── GEGEVENSREGELS ──
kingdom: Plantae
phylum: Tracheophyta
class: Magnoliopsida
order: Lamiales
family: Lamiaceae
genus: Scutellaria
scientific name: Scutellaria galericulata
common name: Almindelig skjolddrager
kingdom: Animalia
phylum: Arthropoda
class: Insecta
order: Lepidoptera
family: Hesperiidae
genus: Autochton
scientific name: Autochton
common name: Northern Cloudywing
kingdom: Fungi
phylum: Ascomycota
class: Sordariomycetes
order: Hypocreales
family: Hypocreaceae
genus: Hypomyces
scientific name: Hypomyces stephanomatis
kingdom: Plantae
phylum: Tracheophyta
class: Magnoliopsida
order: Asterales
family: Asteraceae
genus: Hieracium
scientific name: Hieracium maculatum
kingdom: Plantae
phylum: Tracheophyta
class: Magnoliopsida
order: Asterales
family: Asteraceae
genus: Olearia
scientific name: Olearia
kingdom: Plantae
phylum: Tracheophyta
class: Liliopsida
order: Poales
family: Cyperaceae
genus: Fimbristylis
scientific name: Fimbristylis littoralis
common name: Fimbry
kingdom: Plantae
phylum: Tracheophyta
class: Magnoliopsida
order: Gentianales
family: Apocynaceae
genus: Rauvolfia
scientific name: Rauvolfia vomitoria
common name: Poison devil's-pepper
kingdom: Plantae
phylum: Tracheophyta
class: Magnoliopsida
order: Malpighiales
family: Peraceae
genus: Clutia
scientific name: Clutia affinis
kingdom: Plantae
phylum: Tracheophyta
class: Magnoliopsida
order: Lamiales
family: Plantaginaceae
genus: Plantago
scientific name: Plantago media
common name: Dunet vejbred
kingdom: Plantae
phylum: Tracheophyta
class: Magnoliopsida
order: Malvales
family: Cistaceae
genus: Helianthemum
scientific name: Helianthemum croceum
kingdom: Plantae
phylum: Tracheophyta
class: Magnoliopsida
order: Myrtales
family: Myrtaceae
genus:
───
* JOUW OPDRACHT:
Geef deze regels alsjeblieft opnieuw en wissel daarbij in alle vermeldingen "common name" om voor "vernacular name". Laat verder alles ongewijzigd.

* ANTWOORD OEFENING:
kingdom: Plantae
phylum: Tracheophyta
class: Magnoliopsida
order: Lamiales
family: Lamiaceae
genus: Scutellaria
scientific name: Scutellaria galericulata
vernacular name: Almindelig skjolddrager
kingdom: Animalia
phylum: Arthropoda
class: Insecta
order: Lepidoptera
family: Hesperiidae
genus: Autochton
scientific name: Autochton
vernacular name: Northern Cloudywing
kingdom: Fungi
phylum: Ascomycota
class: Sordariomycetes
order: Hypocreales
family: Hypocreaceae
genus: Hypomyces
scientific name: Hypomyces stephanomatis
kingdom: Plantae
phylum: Tracheophyta
class: Magnoliopsida
order: Asterales
family: Asteraceae
genus: Hieracium
scientific name: Hieracium maculatum
kingdom: Plantae
phylum: Tracheophyta
class: Magnoliopsida
order: Asterales
family: Asteraceae
genus: Olearia
scientific name: Olearia
kingdom: Plantae
phylum: Tracheophyta
class: Liliopsida
order: Poales
family: Cyperaceae
genus: Fimbristylis
scientific name: Fimbristylis littoralis
vernacular name: Fimbry
kingdom: Plantae
phylum: Tracheophyta
class: Magnoliopsida
order: Gentianales
family: Apocynaceae
genus: Rauvolfia
scientific name: Rauvolfia vomitoria
vernacular name: Poison devil's-pepper
kingdom: Plantae
phylum: Tracheophyta
class: Magnoliopsida
order: Malpighiales
family: Peraceae
genus: Clutia
scientific name: Clutia affinis
kingdom: Plantae
phylum: Tracheophyta
class: Magnoliopsida
order: Lamiales
family: Plantaginaceae
genus: Plantago
scientific name: Plantago media
vernacular name: Dunet vejbred
kingdom: Plantae
phylum: Tracheophyta
class: Magnoliopsida
order: Malvales
family: Cistaceae
genus: Helianthemum
scientific name: Helianthemum croceum
kingdom: Plantae
phylum: Tracheophyta
class: Magnoliopsida
order: Myrtales
family: Myrtaceae
genus:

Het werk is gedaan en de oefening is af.